Revision as of 03:24, 3 October 2019

Background

  • Infrarenal diameter >3cm or >50% increase in size of diameter
    • 85% of cases are infrarenal [1]
  • M to F ratio is 4:1
  • Rupture Risk
    • <4cm: low risk for rupture
    • 4-5cm: 5 year risk 3-12%
    • >5cm: 25-41%
    • Rupture possible at any size, most commonly >5cm
    • Mortality with rupture: 85-90% [1]

Risk Factors

  • Smoking
    • Risk factor most strongly associated with AAA
    • Also promotes the rate of aneurysm growth
  • Age (prevalence is negligible in age <50yrs)
  • Family history
  • Hypertension
  • Hyperlipidemia
  • Fluoroquinolone use [2]

Clinical Features

  • Classic triad is pain + hypotension + pulsatile mass
    • Pain often described as sudden, severe, radiating to back
  • Syncope (10%)
  • Signs of Retroperitoneal hemorrhage
  • Massive GI bleed from erosion into intestines
  • Pain + AAA = rupture until proven otherwise
  • Acute abdomen + hypotension = possible rupture
  • Gross hematuria can be caused by an aortocaval fistula (very rare)

Differential Diagnosis

Diffuse Abdominal pain

Lower Back Pain

Evaluation

AAA
AAA with Thrombus[3]
  • Ultrasound
    • ~100% sensitive for increased diameter
    • Cannot reliably visualize rupture
  • CT
    • ~100% sensitive for increased diameter and rupture
    • IV contrast is preferred but not essential

Management

Rupture

  • Do not waste time in ED trying to "stabilize" patient
  • Immediate surgery consultation/ go to OR
  • Crossmatch 6 units of pRBC
  • Pain control (avoid hypotension)
  • Antihypertensives (use with caution, goal SBP 110-120 mmHg or MAP 70-80)[4]
    • Labetalol: 20mg IV, then 40-80mg IV q10 min (max 300mg)
    • Esmolol: Bolus 500 mcg/kg, then 50-200 mcg/kg/min
    • Nitroprusside: 0.3 - 0.5 mcg/kg/min, titrate to max 10 mcg/kg/min
  • Controversial
    • Too little (ischemia), too much (increased bleeding)
      • Consider allowing for permissive hypotension (SBP 80-100) in conscious patient
    • Pressors
      • Norepinephrine 0.05mcg/kg/min IV; titrate by 0.02mcg/kg/min q5min
      • Phenylephrine 100-180mcg/min; titrate by 25mcg/min q10min
      • Dopamine 5mcg/kg/min; titrate by 5mcg/kg/min q10min

Asymptomatic

  • Prompt vascular surgery outpatient follow-up appt
    • Endovascular (75%) vs open repair
  • Screening frequency:
    • 3-4 cm diameter: 12 months
    • 4-5 cm diameter: 6 months
    • 5-6 cm diameter: 1 month
  • Elective Surgery indicated if:
    • AAA > 5.5 cm in men [1]
    • AAA > 5 cm in women [1]
    • increase in size > 1 cm/year
    • increase in size > 5 mm/6 months

Complications

Disposition

  • Admit to OR in cases of ruptured OR
  • Vasc surgery follow up in asymptomatic cases

References

  1. 1.0 1.1 1.2 1.3 Kent, K. Abdominal Aortic Aneurysms.

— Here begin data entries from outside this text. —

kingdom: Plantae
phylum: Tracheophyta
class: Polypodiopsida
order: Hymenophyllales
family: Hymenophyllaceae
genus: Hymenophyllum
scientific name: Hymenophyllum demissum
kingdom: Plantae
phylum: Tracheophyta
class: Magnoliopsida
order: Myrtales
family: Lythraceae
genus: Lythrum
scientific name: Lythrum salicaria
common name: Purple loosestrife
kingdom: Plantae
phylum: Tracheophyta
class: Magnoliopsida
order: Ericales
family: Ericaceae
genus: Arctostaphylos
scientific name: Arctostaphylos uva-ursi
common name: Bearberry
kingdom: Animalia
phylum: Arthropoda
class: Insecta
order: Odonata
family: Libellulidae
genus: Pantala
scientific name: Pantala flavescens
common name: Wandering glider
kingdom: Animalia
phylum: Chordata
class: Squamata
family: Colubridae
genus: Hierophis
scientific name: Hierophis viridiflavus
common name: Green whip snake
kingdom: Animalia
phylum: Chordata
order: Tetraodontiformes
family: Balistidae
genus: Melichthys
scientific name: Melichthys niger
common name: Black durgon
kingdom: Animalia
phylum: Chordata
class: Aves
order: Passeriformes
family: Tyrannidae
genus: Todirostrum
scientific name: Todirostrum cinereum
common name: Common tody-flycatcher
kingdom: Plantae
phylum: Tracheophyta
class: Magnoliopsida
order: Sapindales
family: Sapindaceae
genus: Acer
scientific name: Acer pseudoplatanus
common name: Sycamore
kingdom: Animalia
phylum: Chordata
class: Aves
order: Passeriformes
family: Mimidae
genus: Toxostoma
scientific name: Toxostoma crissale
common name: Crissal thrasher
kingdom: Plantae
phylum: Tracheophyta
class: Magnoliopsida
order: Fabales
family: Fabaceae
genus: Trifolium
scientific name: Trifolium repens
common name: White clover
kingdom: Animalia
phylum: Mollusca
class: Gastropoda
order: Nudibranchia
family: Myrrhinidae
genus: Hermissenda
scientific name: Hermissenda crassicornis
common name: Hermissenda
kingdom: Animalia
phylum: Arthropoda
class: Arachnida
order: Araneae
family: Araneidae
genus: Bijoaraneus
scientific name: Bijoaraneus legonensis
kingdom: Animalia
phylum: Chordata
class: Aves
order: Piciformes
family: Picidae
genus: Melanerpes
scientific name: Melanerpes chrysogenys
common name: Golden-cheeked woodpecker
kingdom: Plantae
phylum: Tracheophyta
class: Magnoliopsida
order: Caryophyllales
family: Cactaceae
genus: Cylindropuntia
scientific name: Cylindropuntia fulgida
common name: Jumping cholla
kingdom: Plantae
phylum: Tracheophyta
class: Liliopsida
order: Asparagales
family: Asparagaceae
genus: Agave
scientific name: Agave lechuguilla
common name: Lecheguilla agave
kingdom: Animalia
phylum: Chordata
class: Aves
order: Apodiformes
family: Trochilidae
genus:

The New England Journal of Medicine. 2014; 371:2101-8. DOI: 10.1056/NEJMcp1401430
  2. P. Wendling for Medscape. FDA Warns of Aortic Aneurysm Risk with Fluoroquinolones. https://www.medscape.com/viewarticle/906867. Accessed 12/26/2018.
  3. http://www.thepocusatlas.com/aorta-1/
  4. Reed, K. Aortic Emergencies, EB Medicine. 2006.